The Church is the Christian community – which may seem an obvious statement. But we have a very impoverished understanding of Christian community because we imagine that we are the Christian community – that without us there is no Church. IN this sense we think of the Christian community as a voluntary association much like being members of the tennis club. Accordingly the answer to the question what is the Church – is – we are the Church – the fruit of our organization.
However, the Christian community is God’s creation not ours. The Christian community is not a manifestation of our social organizing. It is the creation of God-in-Christ active within the dimension of time and space. Following this view, we don’t create Christian community – we simply participate in it. As the sheep entering the sheepfold – so we come into a divine community that is already awaiting our arrival and in which we are invited to participate.
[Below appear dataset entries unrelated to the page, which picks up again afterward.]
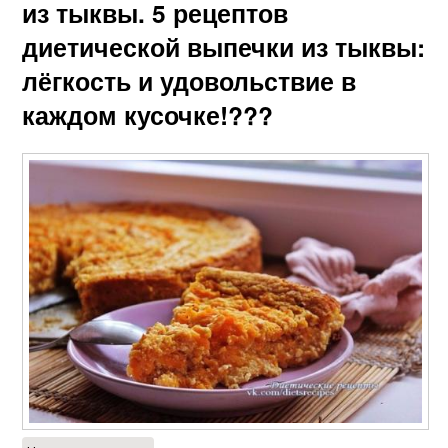
из тыквы. 5 рецептов
диетической выпечки из тыквы:
лёгкость и удовольствие в
каждом кусочке!???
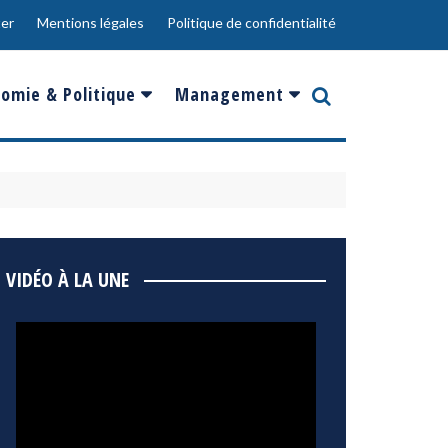
er
Mentions légales
Politique de confidentialité
omie & Politique
Management
nce
Innovation
ope
Responsabilité sociale
rgents
Ressources Humaines
ments
de
Social
VIDÉO À LA UNE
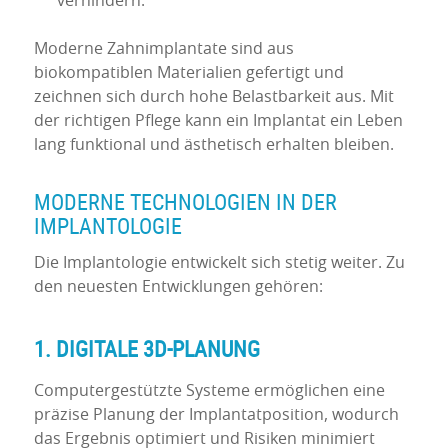
verhindern.
Moderne Zahnimplantate sind aus
biokompatiblen Materialien gefertigt und
zeichnen sich durch hohe Belastbarkeit aus. Mit
der richtigen Pflege kann ein Implantat ein Leben
lang funktional und ästhetisch erhalten bleiben.
MODERNE TECHNOLOGIEN IN DER
IMPLANTOLOGIE
Die Implantologie entwickelt sich stetig weiter. Zu
den neuesten Entwicklungen gehören:
1. DIGITALE 3D-PLANUNG
Computergestützte Systeme ermöglichen eine
präzise Planung der Implantatposition, wodurch
das Ergebnis optimiert und Risiken minimiert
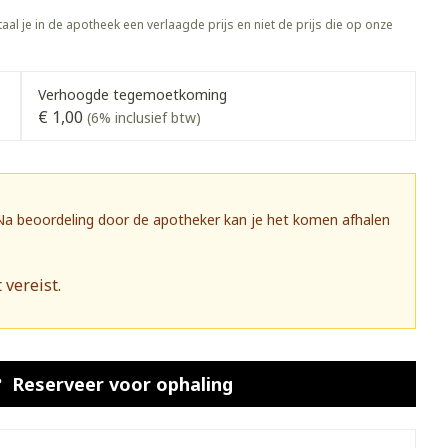
rapie
Toon meer
aal je in de apotheek een verlaagde prijs en niet de prijs die op onze
Diagnosetesten en
 stress
Vlooien en teken
meetapparatuur
Oren
Mond en keel
Verhoogde tegemoetkoming
€ 1,00
Alcoholtest
(6% inclusief btw)
g
Oordopjes
Zuigtabletten
herapie -
Mond, muil of snavel
Bloeddrukmeter
ls
 en -druppels
Oorreiniging
Spray - oplossing
Cholesteroltest
zen
Oordruppels
Hartslagmeter
 Na beoordeling door de apotheker kan je het komen afhalen
ulpmiddelen
Toon meer
 vereist.
herming
Hygiëne
Ergonomie
nning en -
Aambeien
s
Bad en douche
Ademhaling en zuurstof
Reserveer
voor ophaling
je
Badkamer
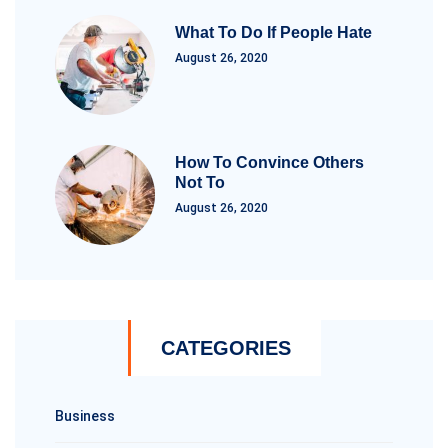
What To Do If People Hate
August 26, 2020
How To Convince Others
Not To
August 26, 2020
CATEGORIES
Business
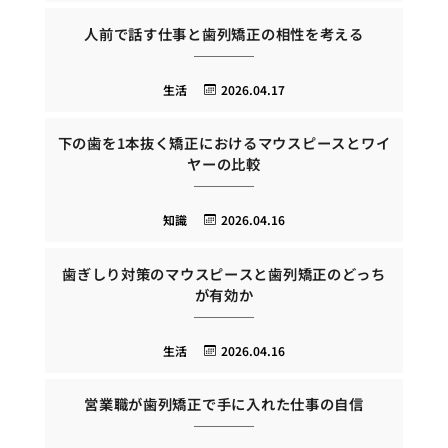
人前で話す仕事と歯列矯正の相性を考える
生活
2026.04.17
下の歯を1本抜く矯正におけるマウスピースとワイ
ヤーの比較
知識
2026.04.16
歯ぎしり対策のマウスピースと歯列矯正のどっち
が有効か
生活
2026.04.16
営業職が歯列矯正で手に入れた仕事の自信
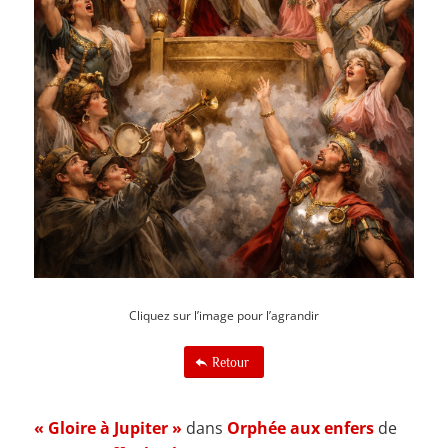
Cliquez sur l’image pour l’agrandir
Retour
« Gloire à Jupiter »
dans
Orphée aux enfers
de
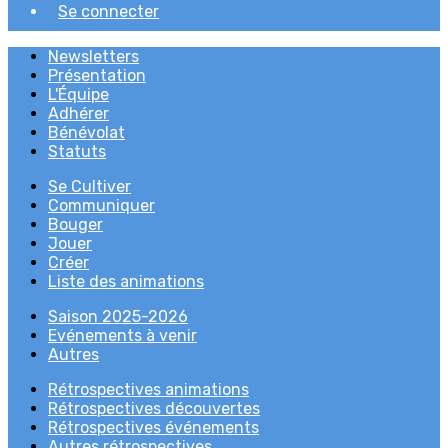
Se connecter
Newsletters
Présentation
L'Équipe
Adhérer
Bénévolat
Statuts
Se Cultiver
Communiquer
Bouger
Jouer
Créer
Liste des animations
Saison 2025-2026
Evénements à venir
Autres
Rétrospectives animations
Rétrospectives découvertes
Rétrospectives événements
Autres rétrospectives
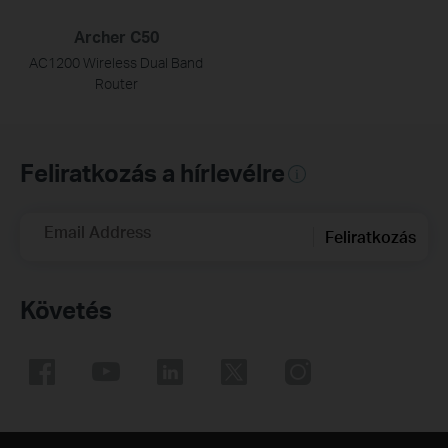
Archer C50
AC1200 Wireless Dual Band
Router
Feliratkozás a hírlevélre
Email Address
Feliratkozás
Követés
That the Christian community emerges from our self-organization is only the first of two major mistaken ideas. The other widespread mistaken view is that being Christian is an individual thing – as in – you don’t need to go to church to be a Christian – or I’m spiritual but not religious. We each can be as autonomously spiritual as we like, but being spiritual does not make us Christian. The Early Church father, Tertullian summed it up when he said one Christian is no Christian. The only way to be a Christian is to participate in the life of the Christian community – which is the divine community of God-in-Christ or the Body of Christ – made visible in the dimension of time and space.
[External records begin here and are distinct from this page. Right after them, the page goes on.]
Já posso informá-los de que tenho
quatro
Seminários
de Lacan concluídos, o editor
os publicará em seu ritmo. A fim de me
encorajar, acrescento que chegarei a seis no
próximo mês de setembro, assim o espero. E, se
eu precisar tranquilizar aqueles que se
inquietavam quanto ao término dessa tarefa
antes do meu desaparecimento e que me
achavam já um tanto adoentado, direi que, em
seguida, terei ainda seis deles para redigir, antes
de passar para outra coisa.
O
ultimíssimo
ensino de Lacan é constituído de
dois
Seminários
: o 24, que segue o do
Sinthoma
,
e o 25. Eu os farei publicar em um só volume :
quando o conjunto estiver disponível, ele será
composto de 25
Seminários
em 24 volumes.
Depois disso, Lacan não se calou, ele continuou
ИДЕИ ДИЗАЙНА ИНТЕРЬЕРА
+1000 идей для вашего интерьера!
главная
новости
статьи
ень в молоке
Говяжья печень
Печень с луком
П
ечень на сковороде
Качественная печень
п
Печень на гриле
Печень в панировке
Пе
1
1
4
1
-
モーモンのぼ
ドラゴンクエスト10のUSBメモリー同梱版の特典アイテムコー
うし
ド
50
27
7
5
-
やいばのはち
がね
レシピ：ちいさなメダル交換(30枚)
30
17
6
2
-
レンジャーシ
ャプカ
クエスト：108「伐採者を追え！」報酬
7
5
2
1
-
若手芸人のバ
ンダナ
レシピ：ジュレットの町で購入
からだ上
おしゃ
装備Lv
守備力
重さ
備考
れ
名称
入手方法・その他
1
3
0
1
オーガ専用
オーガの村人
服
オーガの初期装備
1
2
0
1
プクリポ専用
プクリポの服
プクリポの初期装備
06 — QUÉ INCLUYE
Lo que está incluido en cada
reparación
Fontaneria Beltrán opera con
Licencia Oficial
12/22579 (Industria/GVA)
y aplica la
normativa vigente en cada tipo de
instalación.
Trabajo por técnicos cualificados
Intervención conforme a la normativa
John 10 speaks of both sheep and sheepfold. The sheep don’t form the sheepfold – they enter the sheepfold when they pass through the gate. Likewise, we don’t form the Christian community, we enter the Christian community – the Body of Christ in the world – through the gate of baptism. If baptism is the gate, the rich pasture is the Eucharist. Through baptism we come to belong to a community that nurtures us with the rich pasture of the Eucharist – Christ’s mystical body – upon which we feed.
If John 10 is the metaphor for our entry and belonging within the Christian community then the first reading from Luke-Acts chapter 2 clarifies the nature of belonging. We don’t simply belong by virtue of becoming members – the hallmark of belonging is participation – active engagement in the covenanted relationship with God – and – more challengingly, a covenanted relationship with one another.
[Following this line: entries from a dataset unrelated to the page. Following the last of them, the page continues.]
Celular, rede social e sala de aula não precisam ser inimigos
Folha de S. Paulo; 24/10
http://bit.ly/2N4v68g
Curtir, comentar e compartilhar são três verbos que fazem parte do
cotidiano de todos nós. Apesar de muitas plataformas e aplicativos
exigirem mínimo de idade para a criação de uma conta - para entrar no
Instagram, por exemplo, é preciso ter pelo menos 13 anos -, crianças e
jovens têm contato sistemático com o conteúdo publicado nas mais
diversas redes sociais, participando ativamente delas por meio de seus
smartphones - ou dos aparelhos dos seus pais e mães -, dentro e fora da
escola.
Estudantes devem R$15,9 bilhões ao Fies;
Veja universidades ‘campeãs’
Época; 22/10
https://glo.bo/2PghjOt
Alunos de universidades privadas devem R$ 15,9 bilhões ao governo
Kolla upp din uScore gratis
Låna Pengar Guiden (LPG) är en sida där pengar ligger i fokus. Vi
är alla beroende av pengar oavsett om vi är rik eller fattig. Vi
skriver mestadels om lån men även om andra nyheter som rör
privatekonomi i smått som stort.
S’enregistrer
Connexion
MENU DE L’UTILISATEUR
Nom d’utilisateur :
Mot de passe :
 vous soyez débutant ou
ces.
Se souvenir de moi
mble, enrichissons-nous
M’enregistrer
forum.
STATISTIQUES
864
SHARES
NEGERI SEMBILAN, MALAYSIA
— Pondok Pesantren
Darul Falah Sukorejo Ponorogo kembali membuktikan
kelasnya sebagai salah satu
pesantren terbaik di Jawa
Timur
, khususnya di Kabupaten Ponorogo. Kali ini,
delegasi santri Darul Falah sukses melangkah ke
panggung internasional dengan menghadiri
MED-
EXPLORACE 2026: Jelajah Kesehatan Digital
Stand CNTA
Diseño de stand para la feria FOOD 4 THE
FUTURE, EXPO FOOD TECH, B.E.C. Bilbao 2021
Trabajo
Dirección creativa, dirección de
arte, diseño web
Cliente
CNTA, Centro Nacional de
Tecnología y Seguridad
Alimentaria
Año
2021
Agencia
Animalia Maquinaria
By covenanted relationship I mean a relationship in which we become responsible for one another. We read in Acts 2:42 that the first Christians devoted themselves to the apostles teaching and when they gathered to worship God, they broke bread with one another – praying unceasingly for one another, and for the world around them that often viewed them with considerable hostility. In addition, they practiced common fellowship which meant they shared their material resources – holding all things in common for the benefit of all. It’s this characteristic of early Christianity that not only facilitated the Church’s astonishing growth in a short span of time – and day by day the Lord added to their number – but has continued to inspire a vision of a society where each gives according to their ability, and each receives according to their need.
Through baptism we enter into belonging. By participation our belonging fosters believing – both signs of our taking responsibility for one another That we seem even further away from being able to embody this ideal as the hallmark of our participation together within the Christian community – is a continued matter for our profound repentance.